= YOUR ASSIGNMENT =
Using the data that follows, return exactly the lines from the one that contains "table_cell [281, 702, 634, 735]" through the one that contains "Rendered at 1241 by 1754 pixels.", ends included.

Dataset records
───

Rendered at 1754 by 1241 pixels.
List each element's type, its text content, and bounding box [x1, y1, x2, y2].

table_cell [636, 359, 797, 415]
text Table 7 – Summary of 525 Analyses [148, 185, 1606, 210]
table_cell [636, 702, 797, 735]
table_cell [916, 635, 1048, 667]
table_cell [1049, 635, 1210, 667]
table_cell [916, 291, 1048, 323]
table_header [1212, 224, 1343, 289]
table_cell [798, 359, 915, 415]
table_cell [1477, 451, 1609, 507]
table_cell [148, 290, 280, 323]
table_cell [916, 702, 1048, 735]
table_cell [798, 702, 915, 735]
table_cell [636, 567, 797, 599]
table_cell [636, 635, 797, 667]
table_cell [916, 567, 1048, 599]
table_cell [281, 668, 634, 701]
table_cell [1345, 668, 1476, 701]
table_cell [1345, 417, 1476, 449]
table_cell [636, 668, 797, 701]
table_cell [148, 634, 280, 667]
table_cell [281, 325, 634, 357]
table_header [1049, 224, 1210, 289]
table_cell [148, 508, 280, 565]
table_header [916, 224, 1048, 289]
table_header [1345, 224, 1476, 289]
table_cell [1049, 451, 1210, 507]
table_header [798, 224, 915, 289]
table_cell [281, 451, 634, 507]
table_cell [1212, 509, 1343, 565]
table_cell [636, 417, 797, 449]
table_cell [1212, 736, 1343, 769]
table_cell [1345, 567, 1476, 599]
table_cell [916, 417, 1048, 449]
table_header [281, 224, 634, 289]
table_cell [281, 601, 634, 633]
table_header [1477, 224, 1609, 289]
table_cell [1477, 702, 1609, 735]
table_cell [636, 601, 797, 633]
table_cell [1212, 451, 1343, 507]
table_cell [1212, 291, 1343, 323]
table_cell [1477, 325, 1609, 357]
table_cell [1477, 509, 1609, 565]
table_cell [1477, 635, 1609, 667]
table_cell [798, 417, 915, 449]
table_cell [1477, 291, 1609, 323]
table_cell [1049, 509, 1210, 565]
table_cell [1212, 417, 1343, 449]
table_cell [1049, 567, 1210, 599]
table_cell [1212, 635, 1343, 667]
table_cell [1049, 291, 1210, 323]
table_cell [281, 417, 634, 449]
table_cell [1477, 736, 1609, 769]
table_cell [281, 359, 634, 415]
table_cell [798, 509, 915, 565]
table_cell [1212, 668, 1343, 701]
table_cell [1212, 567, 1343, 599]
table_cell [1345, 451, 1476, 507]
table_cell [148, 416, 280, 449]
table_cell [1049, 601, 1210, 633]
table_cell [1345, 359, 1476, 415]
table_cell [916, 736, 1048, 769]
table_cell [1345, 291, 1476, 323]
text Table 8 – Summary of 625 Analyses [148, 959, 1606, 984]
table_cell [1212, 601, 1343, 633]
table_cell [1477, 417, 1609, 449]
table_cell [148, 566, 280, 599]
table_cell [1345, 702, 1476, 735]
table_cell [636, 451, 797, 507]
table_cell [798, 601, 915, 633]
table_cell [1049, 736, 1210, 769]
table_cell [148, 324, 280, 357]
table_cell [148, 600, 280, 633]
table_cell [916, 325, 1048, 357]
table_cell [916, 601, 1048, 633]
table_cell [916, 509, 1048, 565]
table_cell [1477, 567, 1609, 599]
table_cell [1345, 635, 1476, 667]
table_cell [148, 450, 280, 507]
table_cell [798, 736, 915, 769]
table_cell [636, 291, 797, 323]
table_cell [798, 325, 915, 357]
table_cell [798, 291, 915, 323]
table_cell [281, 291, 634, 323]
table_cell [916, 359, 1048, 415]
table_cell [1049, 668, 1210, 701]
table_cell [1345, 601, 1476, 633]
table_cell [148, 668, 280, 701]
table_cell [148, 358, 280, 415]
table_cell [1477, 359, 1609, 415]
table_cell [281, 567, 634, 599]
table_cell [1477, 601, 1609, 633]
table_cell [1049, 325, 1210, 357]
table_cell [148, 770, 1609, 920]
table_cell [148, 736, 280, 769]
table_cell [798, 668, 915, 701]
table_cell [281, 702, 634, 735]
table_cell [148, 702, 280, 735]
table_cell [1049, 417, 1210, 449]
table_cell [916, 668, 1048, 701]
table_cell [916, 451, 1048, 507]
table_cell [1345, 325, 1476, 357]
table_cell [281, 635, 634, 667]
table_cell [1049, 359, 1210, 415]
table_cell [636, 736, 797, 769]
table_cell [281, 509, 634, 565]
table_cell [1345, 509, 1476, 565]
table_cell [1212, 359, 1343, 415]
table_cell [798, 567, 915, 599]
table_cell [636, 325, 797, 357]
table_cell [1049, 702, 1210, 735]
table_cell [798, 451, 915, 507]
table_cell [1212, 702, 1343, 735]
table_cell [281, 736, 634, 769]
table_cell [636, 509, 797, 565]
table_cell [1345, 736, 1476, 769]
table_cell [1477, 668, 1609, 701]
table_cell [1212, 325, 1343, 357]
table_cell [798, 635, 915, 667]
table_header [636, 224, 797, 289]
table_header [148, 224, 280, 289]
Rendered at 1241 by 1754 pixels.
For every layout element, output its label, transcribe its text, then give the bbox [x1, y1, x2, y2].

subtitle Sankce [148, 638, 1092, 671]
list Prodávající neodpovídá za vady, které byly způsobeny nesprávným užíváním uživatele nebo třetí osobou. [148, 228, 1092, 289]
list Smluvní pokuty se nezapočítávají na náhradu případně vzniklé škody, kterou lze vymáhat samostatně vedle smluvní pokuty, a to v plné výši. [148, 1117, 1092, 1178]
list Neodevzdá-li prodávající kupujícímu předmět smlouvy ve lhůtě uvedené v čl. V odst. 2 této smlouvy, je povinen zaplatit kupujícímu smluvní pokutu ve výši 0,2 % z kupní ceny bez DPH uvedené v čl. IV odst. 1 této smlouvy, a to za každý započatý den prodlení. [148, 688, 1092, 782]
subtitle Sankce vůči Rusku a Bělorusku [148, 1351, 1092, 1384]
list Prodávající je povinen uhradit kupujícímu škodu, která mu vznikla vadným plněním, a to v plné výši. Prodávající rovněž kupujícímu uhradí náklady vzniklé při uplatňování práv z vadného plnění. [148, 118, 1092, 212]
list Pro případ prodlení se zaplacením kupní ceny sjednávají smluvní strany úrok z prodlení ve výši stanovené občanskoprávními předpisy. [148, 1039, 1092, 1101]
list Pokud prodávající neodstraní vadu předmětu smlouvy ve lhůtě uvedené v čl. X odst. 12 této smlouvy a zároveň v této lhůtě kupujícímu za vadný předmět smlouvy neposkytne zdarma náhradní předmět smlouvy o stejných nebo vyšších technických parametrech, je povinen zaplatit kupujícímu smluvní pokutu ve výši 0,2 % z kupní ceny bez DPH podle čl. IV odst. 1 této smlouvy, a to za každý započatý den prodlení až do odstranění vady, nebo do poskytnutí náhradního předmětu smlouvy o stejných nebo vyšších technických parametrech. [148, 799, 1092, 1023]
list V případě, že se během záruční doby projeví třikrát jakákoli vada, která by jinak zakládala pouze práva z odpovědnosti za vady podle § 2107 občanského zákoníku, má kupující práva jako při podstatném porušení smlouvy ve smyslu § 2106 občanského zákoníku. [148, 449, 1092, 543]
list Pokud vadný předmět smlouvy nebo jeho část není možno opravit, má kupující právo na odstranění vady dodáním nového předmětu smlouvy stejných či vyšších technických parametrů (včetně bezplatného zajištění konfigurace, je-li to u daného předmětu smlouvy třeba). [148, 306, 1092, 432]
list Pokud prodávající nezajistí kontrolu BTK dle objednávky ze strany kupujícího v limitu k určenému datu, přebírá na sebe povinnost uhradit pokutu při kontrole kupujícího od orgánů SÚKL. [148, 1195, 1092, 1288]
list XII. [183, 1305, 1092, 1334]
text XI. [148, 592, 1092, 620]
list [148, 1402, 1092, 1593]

───

= SOLUTION =
table_cell [281, 702, 634, 735]
table_cell [148, 702, 280, 735]
table_cell [1049, 417, 1210, 449]
table_cell [916, 668, 1048, 701]
table_cell [916, 451, 1048, 507]
table_cell [1345, 325, 1476, 357]
table_cell [281, 635, 634, 667]
table_cell [1049, 359, 1210, 415]
table_cell [636, 736, 797, 769]
table_cell [281, 509, 634, 565]
table_cell [1345, 509, 1476, 565]
table_cell [1212, 359, 1343, 415]
table_cell [798, 567, 915, 599]
table_cell [636, 325, 797, 357]
table_cell [1049, 702, 1210, 735]
table_cell [798, 451, 915, 507]
table_cell [1212, 702, 1343, 735]
table_cell [281, 736, 634, 769]
table_cell [636, 509, 797, 565]
table_cell [1345, 736, 1476, 769]
table_cell [1477, 668, 1609, 701]
table_cell [1212, 325, 1343, 357]
table_cell [798, 635, 915, 667]
table_header [636, 224, 797, 289]
table_header [148, 224, 280, 289]
Rendered at 1241 by 1754 pixels.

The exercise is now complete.